そして、空間認識能力に関係する海馬は、自らの身体によって多様で複雑な空間を探検し歩き回ることで発達することもわかってきています。ネズミの実験では、多様で複雑な空間を探索したネズミの海馬は、そうではないネズミの4万倍も多くの神経細胞を持ち、海馬の体積を15%増加させ、高い空間認識能力を持つのです。しかし、現代の子供は外で自由に遊べていません。ある調査によると、1981年から1997年の間に米国の子供が自由に遊ぶ時間は25%も減少しているのです。

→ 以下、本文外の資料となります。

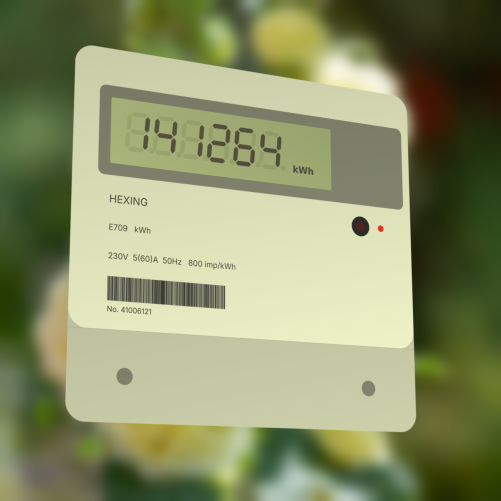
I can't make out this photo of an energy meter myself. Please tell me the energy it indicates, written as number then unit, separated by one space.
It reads 141264 kWh
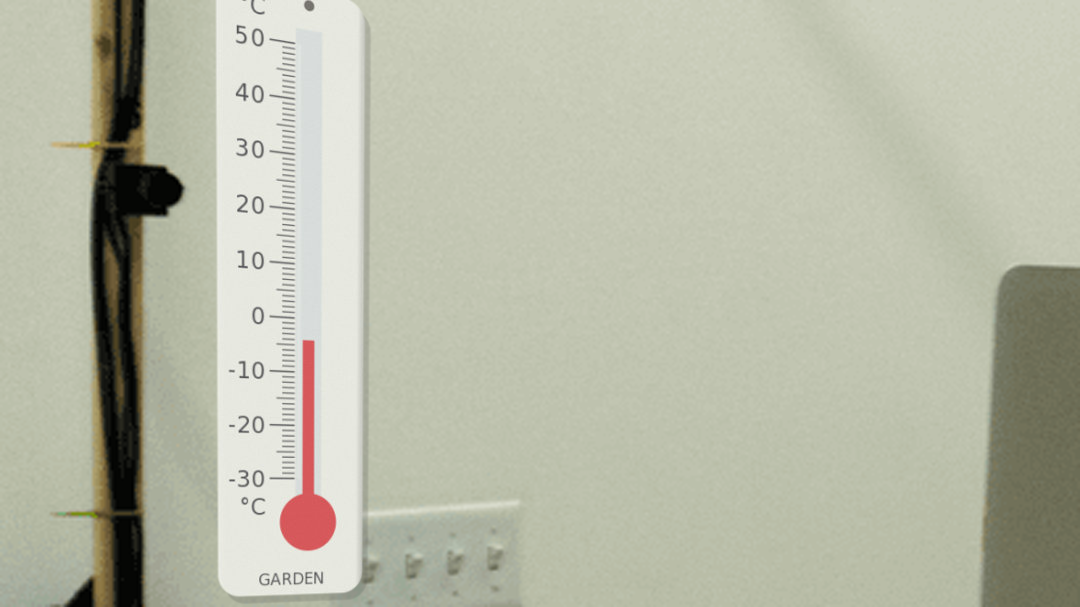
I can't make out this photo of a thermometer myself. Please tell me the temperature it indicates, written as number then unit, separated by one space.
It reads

※科学雑誌「ノーティラス」For Kids, Learning Is Moving
立体思考、高次元思考
空間認識能力とは、空間だけの話ではないのです。それは、立体的に世界を捉えたり、物事を立体的に考える能力に繋がっていくものだと考えています。僕らは、それを「立体思考」、さらに高次元で考えることを「高次元思考」と呼んでいます。
卵の黄身を殻を割らずに取り出す
卵の黄身を殻を割らずに取り出すことができるでしょうか?
殻を割らずに黄身を取り出すことができないと考えてしまいます。それは我々が3次元で考えているからです。でも、4次元で考えれば、殻を割らずに黄身を取り出すことができるかもしれません。3次元空間にいる僕らにはあまり想像ができませんね。

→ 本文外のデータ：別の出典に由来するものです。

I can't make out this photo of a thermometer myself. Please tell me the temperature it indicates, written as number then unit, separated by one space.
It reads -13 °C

難しいので、今度は、目玉焼きを2次元の平面なものとして、目玉焼きで考えてみましょう。我々が存在する3次元の世界では、目玉焼きの黄身を、上から取ればいいので、白身を壊さず簡単に黄身を取り出すことができます。しかし、2次元の平面世界では、空間はなく、我々は目玉焼きと同じ平面にいることになります。そのため、目玉焼きの黄身を取り出すためには、目玉焼きと同じ平面を通らないといけないので、白身を壊さないと絶対に黄身を取ることはできません。

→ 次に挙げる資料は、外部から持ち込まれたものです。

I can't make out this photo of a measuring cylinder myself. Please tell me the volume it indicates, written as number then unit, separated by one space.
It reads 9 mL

そのように平面的に考えることと、立体的に考えることは、言葉通り、次元が違うのです。次元が違うということは、モノの見方や考え方、そして解決方法が全く違うということです。
ちなみに先ほどの卵の話も、4次元目を時間だと考えると、我々がいる現実世界でも殻を割らずに黄身を取り出す方法があるかもしれません。
都市は平面に囲まれ、テレビやスマートフォンも平面
森や山など自然界には平面はなく、複雑で立体的です。人間は身体によって立体的な空間を認識していたのです。しかし、都市には平面しかありません。そして、紙や本、テレビやスマートフォンも平面です。知らず知らずに身体を捨て、頭だけで世界を平面的に認識しているのです。世界を平面で認識していると、思考は平面的になります。例えば、あなたが働いている会社に組織図という「図」があるならば、あなたの組織は平面的であり、組織には、当たり前のように、平面的な思考が蔓延しているのです。
身体による立体思考
人間は世界を身体で捉え、身体で考えている。複雑で立体的な世界を自らの身体で探索し認識するとき、人は、世界を身体によって立体的に捉え、思考は立体的になっていく。僕らはそのように考えています。「身体による立体思考、高次元思考」を高めてほしい、そのように考えて、身体によって時間変化する4次元世界に没入する「運動の森」というプロジェクトをはじめたのです。